The basics of credit

Nick Yaloff

Questions to answer

Section 1

  • What is credit: Credit is when get money to pay for goods and services, and then you pay that money back in the future.
  • What are the forms of credit: There are many forms credit, each changing your credit report and credit score.
  1. Non-revolving credit: Non-revolving lines of credit are also known as installment agreements. This type of account requires you to pay a fixed monthly amount.
  2. Revolving credit: Monthly payments on revolving lines of credit, such as credit and department store cards, fluctuate based on how much credit you have used and how much you choose to pay off each month.
  3. Secured credit: Secured credit refers to loans secured by an asset, such as your home or car. This type of credit is considered a safer risk on behalf of lenders.
  4. Unsecured credit: Unsecured credit, in contrast, does not involve putting down collateral to obtain financial resources. This type of debt typically refers to credit and retail cards.
  • What costs are associated with credit: Consumers use their credit cards to buy every day use items, clothes, food, and rent or mortgage for shelter. Remember that in the end, you still have to pay back the money you spent.
  • What determines if someone gets credit and how much they get: It mainly depends on the loaner, if they see you as trustworthy, and if you have a good interest, for new comes in the credit business, the lenders usually give you a small money cap, so that you can't spend more than that specific amount. If loaners think your creditworthy, they will give you a credit card.

Section 2

  • Credit report: Credit report is a factual record of your credit activities. It reports all your credit accounts and outstanding loans, the balances on your credit cards and loans, and your bill paying history. Every consumer has to have a credit report due to the laws and regulations.
  • Credit score: A credit score is a number that represents your calculated measure of credit risk. Your credit score is the result of a complex mathematical formula that takes into account numerous factors in your credit history.

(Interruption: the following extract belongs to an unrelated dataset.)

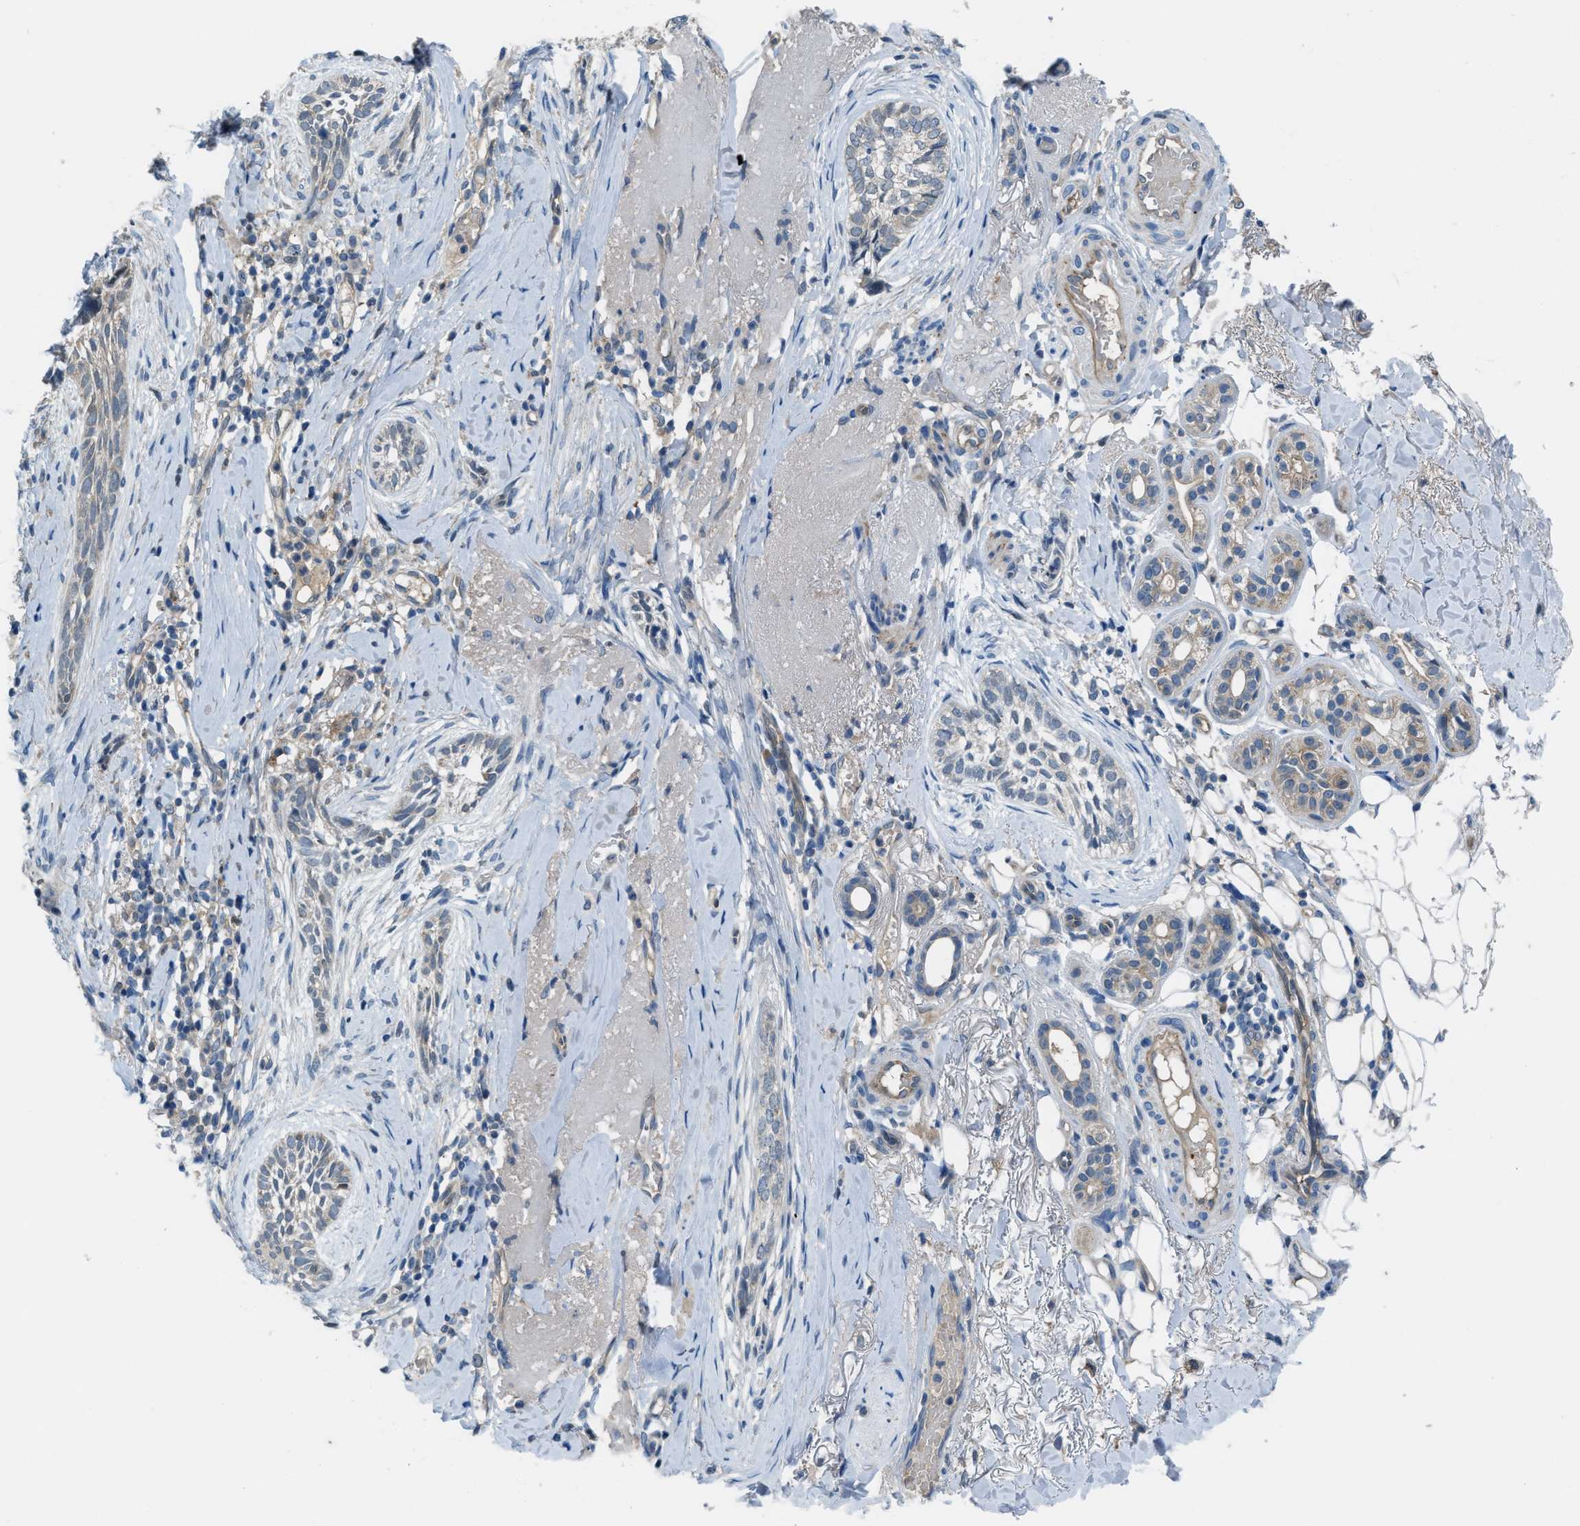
{"staining": {"intensity": "negative", "quantity": "none", "location": "none"}, "tissue": "skin cancer", "cell_type": "Tumor cells", "image_type": "cancer", "snomed": [{"axis": "morphology", "description": "Basal cell carcinoma"}, {"axis": "topography", "description": "Skin"}], "caption": "There is no significant positivity in tumor cells of basal cell carcinoma (skin).", "gene": "BAZ2B", "patient": {"sex": "female", "age": 88}}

As a consumer, you always want to have a high credit score, having a low credit score can be caused by excessive purchasing and multiple credit cards.
  • Lender: Typically a bank or other business agency, lenders "lend" money to consumers in the hope that the consumers will pay them in the future.

Section 3

  • What is a credit card: In simple context, a credit card is a piece of plastic that you get from a lender, you swipe this to pay for an item instead of paying with cash, in the end though you have to pay your annual fee, if your late on your payment, you have to pay penalty fee's.
  • Where can you use credit cards: Now a days, you can use credit cards pretty much everywhere, grocery stores, gas stations, ATM's, clothing stores, and many other convenience stores.
  • Benefits and costs of using a credit card: With everything in this world, there are always pros and cons, the benefits of using a credit card is that you don't have to carry cash with you, your money is completely secured and insured, some of the cons like late fee's and over-the-limit fees balance it though.

Section 4

  • Tips to stay out of credit card debt
  1. Try to limit the money you put on the card cause don't forget you have to pay that money back in the future.
  2. Limit the amount of credit cards you have, it will give you a higher credit score, and you won't have to worry about some many credit cards.
  3. Keep up to date with your credit report, make sure everything checks in to prevent over charging and theft
  4. Don't be stupid when it comes to credit, pay your bills to ensure no penalty charges, and make sure to pay them on time.